I think looking over some of other postings here can give you an idea of the
"dogma" I was referring to. Referring to it as dogma is not to suggest that it is all
baloney. But I am wondering about mechanism and I'm wondering if there ever any
exceptions. The way I understand it--from the textbooks--is that a young enlarging
leaf takes up C from the plant via the phloem until it achieves a net positive C
balance (more photosynthesis than respiration). Now this leaf becomes a net exporter
of photosynthetically derived carbohydrate. And when it begins to senesce it continues
to function as a source but now it is exporting amino acids that are the product of
regulated leaf proteolysis. This basic idea makes sense but I can imagine conditions
where it might not work that way. Three examples are outlined here: (1) Sudden
overshading of a mature leaf, (2) Seasonal shifts in physiology in a long-lived leaf,
and (3) insect or microbe mediated gall formation on a mature leaf.
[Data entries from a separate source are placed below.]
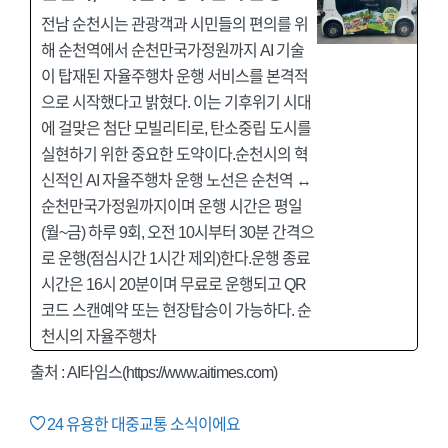
전남 순천시는 관광객과 시민들의 편의를 위
해 순천역에서 순천만국가정원까지 AI 기술
이 탑재된 자율주행차 운행 서비스를 본격적
으로 시작했다고 밝혔다. 이는 기후위기 시대
에 걸맞은 첨단 모빌리티로, 탄소중립 도시를
실현하기 위한 중요한 도약이다.순천시의 혁
신적인 AI 자율주행차 운행 노선은 순천역 ↔
순천만국가정원까지이며 운행 시간은 평일
(월~금) 하루 9회, 오전 10시부터 30분 간격으
로 운행(점심시간 1시간 제외)한다.운행 종료
시간은 16시 20분이며 무료로 운행되고 QR
코드 스캔예약 또는 현장탑승이 가능하다. 순
천시의 자율주행차
출처 :
AI타임스(https://www.aitimes.com)
24
유용한 대중교통 소식이에요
Imagine a leaf becomes heavily shaded. It may be that the leaf "knows" this
and is able to begin digesting itself in a regulated way that provides energy for the
leaf to undergo the normal senescence routine and export resources to other parts of
the plant. Or it may be that the sudden drop in light results in autoconsumption of
the leaf (starvation?) and there is no energy available for exporting amino acids and
other leaf resources. Perhaps both of these happen, depending upon many things
including the developmental stage of the leaf when it becomes shaded. But if the leaf
"knows" it has become shaded and engages the normal senescence program how does it
know? And if it undergoes "unregulated starvation" is there an anatomical or
biochemical or molecular explanantion as to why this shaded leaf can't take up C from
the phloem stream? And if this happened would it keep the leaf alive long enough for
it to export some of the other goodies?
And what happens in leaves of evergreen species in seasonal climates? This is
one Anna Schoettle may be able to help with. Photosynthetic capacity in needles of
Loblolly pine drops in the winter and, depending upon the exposure and the severity of
the winter, the needles will lose chlorophyll too. I assume they will also lose
soluble protein too. But the following spring the photosynthetic capacity and
chlorophyll (and protein?) levels in these same old needles increase again. Is this
all xylem? Or do these old needles become phloem sinks again?
Likewise when a gall forms on a fully developed oak leaf does that shift the
sink/source balance so that the leaf becomes a net sink (some galls can be pretty big
and they can grow quickly)? If so, is this a passive response or is the insect/microbe
manipulating hormone levels to convert the leaf back to a net sink?
And this is taken from a letter Doug sent to me which speaks to the same issue...
"We are always given such a simple view of phloem movement in courses, but it must be
more complex. Maybe the leaf is simply one way or the other. But I have seen cites
about transport in two different directions within a stem. These strands could be
quite isolated from each other however. What I find so interesting about this whole
idea though is that with a source only leaf, the only way the rest of the plant could
communicate with that leaf is through the xylem stream from the roots, so any shoot
stress that needs to be communicated will have to be transmitted through the roots.
You know the other issue that everyone takes for granted is the root shoot interface.
A lot of phloem mixing is postulated to take place here and there should be some
bidirectional transport I would think."